I had a suspicion that the cylinder of my revolver was empty anyway, but he didn’t know that. I kept it where it was. “What are you talking about,” I repeated.
We watched each other for a few seconds.
“When Mal told me she was pregnant,” he said, more quietly, “I didn’t react too well.”
Oh my God, no. I felt like I w
as waking up from one of those dreams where you tumble off a bridge.
“I said, are you sure it’s, you know, mine? Because there were a lot of guys, there was no getting around that. And I don’t know how she could have known. But I still shouldn’t have said it. She was coming to me for help. She wanted to get an abortion, like before anyone found out.” He looked down at the muddy ground. “We argued and then I didn’t see her for a while, she dropped out of school, and I heard she married that mechanic and they were going to have a family. And I just felt relief, okay, I was a junior in high school at that time, I didn’t know shit.”
I thought of Shelby and Joshua and how close they were. This was not happening.
“And eventually, Mallory came around again and we started, you know. Started back up with being together. She told me the guy, Josh, she said he was dumb as a box of hair but he loved the daylights out of that little girl. So she obviously made the right choice, going to him.” Kenny wiped at his eyes. “I said I’d always, you know, support her. Them. If they needed it. I gave her money, but that usually went right to drugs. When she disappeared, she was using a lot. Heroin. I don’t go there, I don’t mess with that. And then she was just gone one day, she just didn’t call me and she never picked up the phone when I tried to get her—I can’t even tell you how many times I hung up on her husband, when he answered. I figured she needed a break, from, you know, life. She always had that free spirit thing going on.”

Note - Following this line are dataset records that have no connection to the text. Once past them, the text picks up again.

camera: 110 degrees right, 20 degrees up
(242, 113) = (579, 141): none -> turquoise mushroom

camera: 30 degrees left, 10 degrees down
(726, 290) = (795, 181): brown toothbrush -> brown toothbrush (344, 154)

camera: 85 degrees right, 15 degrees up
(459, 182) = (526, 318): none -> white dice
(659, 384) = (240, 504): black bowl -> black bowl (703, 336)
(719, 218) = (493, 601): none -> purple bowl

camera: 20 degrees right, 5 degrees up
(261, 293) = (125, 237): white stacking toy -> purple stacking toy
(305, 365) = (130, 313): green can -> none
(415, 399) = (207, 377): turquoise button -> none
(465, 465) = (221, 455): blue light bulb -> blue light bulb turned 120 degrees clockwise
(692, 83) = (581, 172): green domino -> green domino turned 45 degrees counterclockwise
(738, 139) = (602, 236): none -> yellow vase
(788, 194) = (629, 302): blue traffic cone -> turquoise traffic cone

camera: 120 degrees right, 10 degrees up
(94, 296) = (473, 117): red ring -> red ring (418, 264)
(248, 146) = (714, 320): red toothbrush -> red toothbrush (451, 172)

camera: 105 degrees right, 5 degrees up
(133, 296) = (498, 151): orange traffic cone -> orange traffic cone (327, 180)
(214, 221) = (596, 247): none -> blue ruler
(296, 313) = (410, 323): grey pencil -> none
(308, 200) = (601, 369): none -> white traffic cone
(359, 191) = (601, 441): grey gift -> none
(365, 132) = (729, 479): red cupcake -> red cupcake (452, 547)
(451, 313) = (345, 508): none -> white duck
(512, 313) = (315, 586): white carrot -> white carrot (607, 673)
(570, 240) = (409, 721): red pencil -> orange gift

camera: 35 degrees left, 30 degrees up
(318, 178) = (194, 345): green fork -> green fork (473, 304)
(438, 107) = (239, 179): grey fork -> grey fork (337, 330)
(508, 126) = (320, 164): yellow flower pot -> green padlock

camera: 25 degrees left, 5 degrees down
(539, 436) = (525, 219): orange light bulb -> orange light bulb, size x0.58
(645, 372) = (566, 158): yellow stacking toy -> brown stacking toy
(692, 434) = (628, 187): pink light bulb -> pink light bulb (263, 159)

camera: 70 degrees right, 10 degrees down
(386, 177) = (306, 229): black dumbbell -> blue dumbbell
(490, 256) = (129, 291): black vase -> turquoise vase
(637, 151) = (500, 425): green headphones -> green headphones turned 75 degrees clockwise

“You’re telling me you didn’t know what happened to her.”
“No, I had no idea. I thought she just took off. But I’d drive by that little house sometimes, though, during those few months when she was gone, and I’d see Josh and the little girl and they both looked so happy to be together, and that just made me feel good. Like good. If Mal and I had tried to raise a kid together—there was no way. There was no way anybody would turn out happy.”